Gdzie wybrać się w Poznaniu na króla wszystkich ciast? Oto 10 moich ulubionych kierunków w całkiem przypadkowej kolejności. Zaczynamy!
1. Stragan Kawiarnia
Jedna z kultowych poznańskich kawiarni słynie nie tylko z dobrej kawy. W jej ofercie są też nieprzeciętne serniki. Delikatny, kruchy, o wybijającym się smaku twarogu ale w nowoczesnym anturażu (na zdjęciu masło orzechowe plus chrupiąca posypka). To taka stara szkoła sernika adaptowana na dzisiejsze podniebienia!
Ratajczaka 31
2. Różove
Nie ma chyba słodszego punktu w okolicy. Dziewczyny na miejscu dobrze wiedzą, jak podnieść nasz cukier swoimi kalorycznymi i bardzo fotogenicznymi cudami. Poza sernikiem (zdarza się, że również w wegańskiej wersji) są tarty, torty i bezy... Umiar? Lepiej tu o nim zapomnijcie.
Facebook
Wodna 23
3. Ale Kosmos
Jak podają właściciele, ich misją jest osłodzenie swoim gościom życia w kosmiczny sposób. Nie mam co do tego żadnych wątpliwości, bo ich popisowy wypiek - sernik (na różne sposoby) to absolutna poznańska czołówka. Kremowy, gęsty i delikatny. Jedyny minus? Żal, że tak szybko znika z talerza.
Facebook
Jackowskiego 43
4. Mowish Mash
A skoro jesteśmy na Jeżycach, nie sposób nie wspomnieć o następnym sernikowym wyjadaczu. W Mowish Mash serwują wyborne klasyki: przykładowo nowojorski albo z solonym karmelem, choć moje ostatnie odkrycie to chyba mniej popularny sernik chałwowy. Co ciekawe, niektóre wersje są bardziej twarogowe i kruche, inne - śmietankowe i kremowe. Finalnie wszystkie łączy jedno: doskonały smak.

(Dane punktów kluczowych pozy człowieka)
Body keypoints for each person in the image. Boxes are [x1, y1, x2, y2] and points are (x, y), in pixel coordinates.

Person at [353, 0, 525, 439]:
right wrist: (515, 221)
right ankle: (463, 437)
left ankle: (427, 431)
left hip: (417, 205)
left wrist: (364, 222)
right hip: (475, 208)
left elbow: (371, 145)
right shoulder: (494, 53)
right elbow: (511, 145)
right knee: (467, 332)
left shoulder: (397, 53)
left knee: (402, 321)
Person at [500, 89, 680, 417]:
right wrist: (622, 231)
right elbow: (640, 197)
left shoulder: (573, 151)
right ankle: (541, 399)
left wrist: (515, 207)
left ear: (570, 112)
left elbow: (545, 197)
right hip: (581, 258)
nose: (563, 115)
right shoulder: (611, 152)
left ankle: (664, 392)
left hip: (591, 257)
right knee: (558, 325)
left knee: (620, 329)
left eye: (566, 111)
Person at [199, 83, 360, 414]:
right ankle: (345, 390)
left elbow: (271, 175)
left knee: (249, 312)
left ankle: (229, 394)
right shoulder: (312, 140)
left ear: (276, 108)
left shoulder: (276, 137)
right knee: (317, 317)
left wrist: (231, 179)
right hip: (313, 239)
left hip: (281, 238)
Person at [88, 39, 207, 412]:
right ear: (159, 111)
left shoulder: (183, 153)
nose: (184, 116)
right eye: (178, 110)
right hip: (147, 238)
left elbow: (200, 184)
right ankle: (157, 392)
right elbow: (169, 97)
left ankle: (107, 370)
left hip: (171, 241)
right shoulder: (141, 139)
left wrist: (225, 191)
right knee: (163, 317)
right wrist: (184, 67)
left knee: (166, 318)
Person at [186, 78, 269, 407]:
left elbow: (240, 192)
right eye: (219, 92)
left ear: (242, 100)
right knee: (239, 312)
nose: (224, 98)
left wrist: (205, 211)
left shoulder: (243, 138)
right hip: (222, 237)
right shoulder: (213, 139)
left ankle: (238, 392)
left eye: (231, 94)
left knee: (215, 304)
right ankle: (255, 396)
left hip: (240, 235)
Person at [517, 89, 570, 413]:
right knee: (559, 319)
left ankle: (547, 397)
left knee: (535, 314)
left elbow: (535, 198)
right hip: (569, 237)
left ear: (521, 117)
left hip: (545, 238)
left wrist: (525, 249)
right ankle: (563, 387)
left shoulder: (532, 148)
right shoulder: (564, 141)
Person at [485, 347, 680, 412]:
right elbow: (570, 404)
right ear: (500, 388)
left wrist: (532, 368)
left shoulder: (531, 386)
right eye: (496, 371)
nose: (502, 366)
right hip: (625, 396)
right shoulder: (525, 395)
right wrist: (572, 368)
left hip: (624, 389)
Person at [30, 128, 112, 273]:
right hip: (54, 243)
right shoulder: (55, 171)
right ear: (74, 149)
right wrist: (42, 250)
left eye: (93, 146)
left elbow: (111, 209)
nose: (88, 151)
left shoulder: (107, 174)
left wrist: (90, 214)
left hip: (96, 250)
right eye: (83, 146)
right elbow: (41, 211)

__LISTA ZADAŃ__.
a) W tekście o poznańskich sernikach przedstaw w formie krótkiej listy akapit zaczynający się od słów „A skoro jesteśmy na Jeżycach”, zachowując jego główne informacje.
b) Podejmij tekst o sernikach w Poznaniu i dopisz jego dalszy ciąg po ostatnim zdaniu.

__ZESTAW ODPOWIEDZI__.
a)
- Mowish Mash to kolejne miejsce na Jeżycach słynące z serników.
- Podaje klasyki, na przykład sernik nowojorski i sernik z solonym karmelem.
- Ostatnim odkryciem jest mniej popularny sernik chałwowy.
- Niektóre wersje są bardziej twarogowe i kruche, inne śmietankowe i kremowe.
- Wszystkie łączy doskonały smak.

b)
Facebook
Zwierzyniecka 41
5. Lastryko
Kto nie widział czarnego, "betonowego" sernika, którego zdjęcia zalewały instagram rok temu po otwarciu nowej kawiarni na Św. Marcinie? Przyznaję, że dopóki sam nie spróbowałem, podchodziłem do tematu sceptycznie. Niepotrzebnie. W końcu za wypiek odpowiada znany i uwielbiany Yes Ser. Ich sernik zwraca na siebie uwagę jak mało co, a do tego naprawdę dobrze smakuje. Już sam nie wiem co lepsze: przyjemne dla oka wnętrze czy to ciasto!
Facebook
Św. Marcin 41/2
6. Dziewczyny i Słodycze
Chyba nigdzie nie jadłem tak dobrego sernika z palonym masłem. A na tym nie kończą się możliwości Dziewczyn. Jak głosi maksyma zawarta w neonie nad ladą: "ciesz się życiem, jedz ciastka". Radość radością, ale wizyta na Wildzie wiąże się także ze stratami. Odwiedzający padnie ofiarą zamachu nie tylko na portfel (ktoś wierzy, że poprzestanie na jednym kawałku?!) ale również na sylwetkę. Bywa i tak.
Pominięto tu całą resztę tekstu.